In China, there are no regulations governing fur farms - farmers can keep and slaughter the animals however they see fit – which means usually skinning the animals alive to keep costs low. The animals get thrown onto a pile on other dead animals, often with their hearts still beating, their eyes still blinking.

In other countries death usually comes by anal or vaginal electrocution. Many chinchilla farmers hook one metal clamp to the ear, and another to her genitalia to implement the electrocution. Being electrocuted causes the animal to have an excruciating heart attack. Other cruel methods include gassing, being poisoned with strychnine injections, or breaking their neck.

None of the above methods are always 100% effective and some animals "wake up" while being skinned.

So don't buy fur. Animals grow it keep themselves warm, not us.

Monday, December 7, 2009

Got Milk?

As I sit here chowing down on my dairy free chocolate (God bless Sweet Williams) and realise how SLACK I have been with my blog (ok not so much slack, but more so busy) I thought I would do a write up on the dairy industry - for those of you who don't understand why vegans are against milk.

For starters.... think about why mothers produce milk. You don't need much time to think about this one do ya? Duh it's for their children. So why is that humans drink the milk that is made for a baby calf? Hmmm good question. Why do we? Is it because someone thought one day "that calf seems to enjoying that... maybe I will too?"...

Lets look at it another way. What does the baby calf drink if we take away their milk? Nothing. Why's that? Because you don't need nutrition when you're dead. That's right - they die. And not because they aren't fed - it's because they are killed. Veal is the by-product of the dairy industry. So if you drink milk - you support the annual slaughter of 1 million, 5 day old calves.

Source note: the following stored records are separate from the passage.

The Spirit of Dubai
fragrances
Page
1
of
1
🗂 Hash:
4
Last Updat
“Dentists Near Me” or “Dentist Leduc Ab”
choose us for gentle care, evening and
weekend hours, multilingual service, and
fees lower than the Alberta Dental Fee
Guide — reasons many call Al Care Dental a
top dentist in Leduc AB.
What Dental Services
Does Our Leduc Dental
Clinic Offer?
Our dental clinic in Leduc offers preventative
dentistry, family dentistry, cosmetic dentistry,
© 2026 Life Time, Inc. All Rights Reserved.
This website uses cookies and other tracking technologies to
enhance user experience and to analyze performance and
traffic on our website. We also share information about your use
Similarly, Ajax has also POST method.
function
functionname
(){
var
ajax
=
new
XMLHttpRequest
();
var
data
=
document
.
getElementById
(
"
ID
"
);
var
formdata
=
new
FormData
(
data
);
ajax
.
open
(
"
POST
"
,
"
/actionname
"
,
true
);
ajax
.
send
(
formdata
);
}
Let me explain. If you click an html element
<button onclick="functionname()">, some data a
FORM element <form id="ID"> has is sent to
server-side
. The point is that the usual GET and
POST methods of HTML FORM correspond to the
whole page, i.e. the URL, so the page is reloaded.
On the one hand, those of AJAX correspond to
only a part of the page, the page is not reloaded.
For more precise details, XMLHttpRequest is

Dairy cows are constantly impregnated. Once they have their calf they are lucky to spend 24hrs with it before it is taken away. Cows are very social creatures and mourn the loss of their child, calling out for it. I'm sure it would sound very distressing! During their mourning period they are milked for everything they got - literally - only to be impregnated again in 6-9 weeks. And starts again the vicious cycle that is their life...until of course they are too old to produce decent yields of milk anymore and then they become the cheap steak you buy in Woolies & Coles.

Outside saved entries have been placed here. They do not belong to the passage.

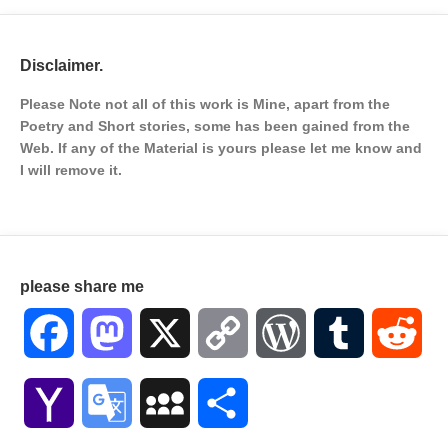
Disclaimer.
Please Note not all of this work is Mine, apart from the
Poetry and Short stories, some has been gained from the
Web. If any of the Material is
yours please let me know and
I will remove it.
please share me
Facebook
Mastodon
X
Copy
WordPress
Tumblr
Red
Link
Yahoo
Google
MySpace
Share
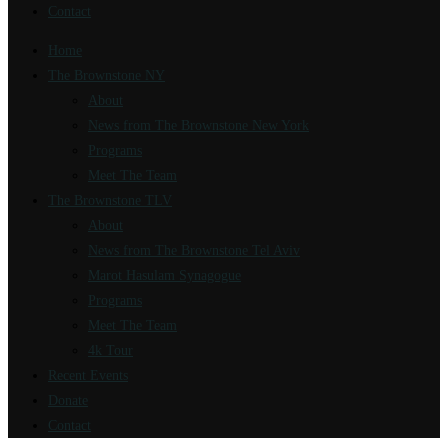
Contact
Home
The Brownstone NY
About
News from The Brownstone New York
Programs
Meet The Team
The Brownstone TLV
About
News from The Brownstone Tel Aviv
Marot Hasulam Synagogue
Programs
Meet The Team
4k Tour
Recent Events
Donate
Contact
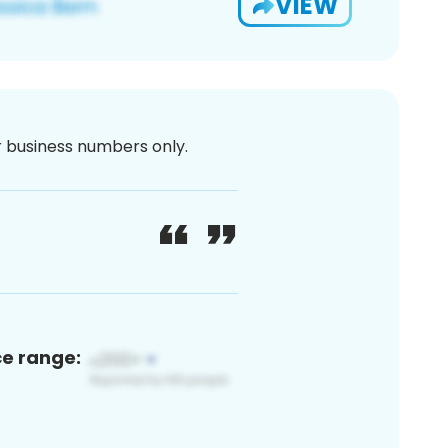
VIEW
or business numbers only.
ce range:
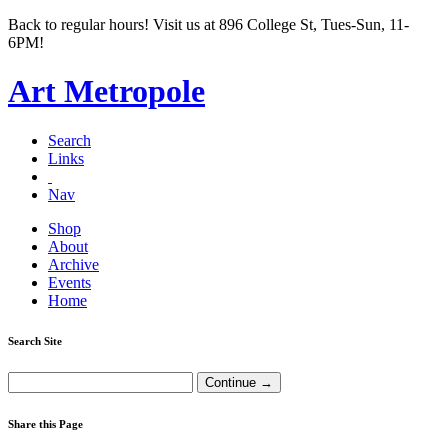
Back to regular hours! Visit us at 896 College St, Tues-Sun, 11-
6PM!
Art Metropole
Search
Links
Nav
Shop
About
Archive
Events
Home
Search Site
Share this Page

They are milked so often and so hard their udders get swollen and infected. The cows are then pumped with antibiotics... which, along with the pus, end up in your milk. I'm not saying this to gross you out - well maybe I am - but it's also the truth. The sad sad sick truth.

Breeding and genetic manipulations mean that a dairy cow can produce up to 50L of milk per day. That’s 10 times the milk that any calf would need!! 



Do you need anymore reason to consider picking up a carton of Soy Milk and giving it a go? It may take getting used too... but knowing there is no cruelty, or pus, involved - that's gotta be a good feeling right?